**WHAT TO DO**
Without including any images, output the listing below exactly.

**SUPPLIED MATERIAL**
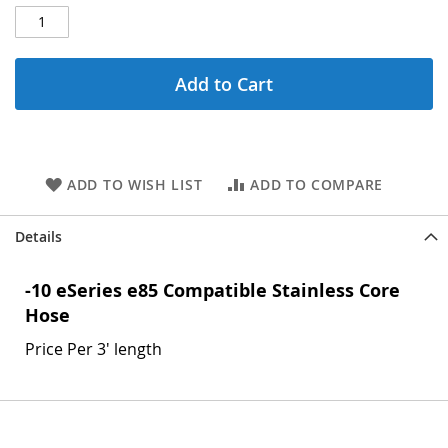
Add to Cart
ADD TO WISH LIST
ADD TO COMPARE
Details
-10 eSeries e85 Compatible Stainless Core
Hose
Price Per 3' length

**OUTPUT BELOW**
Add to Cart
ADD TO WISH LIST
ADD TO COMPARE
Details
-10 eSeries e85 Compatible Stainless Core
Hose
Price Per 3' length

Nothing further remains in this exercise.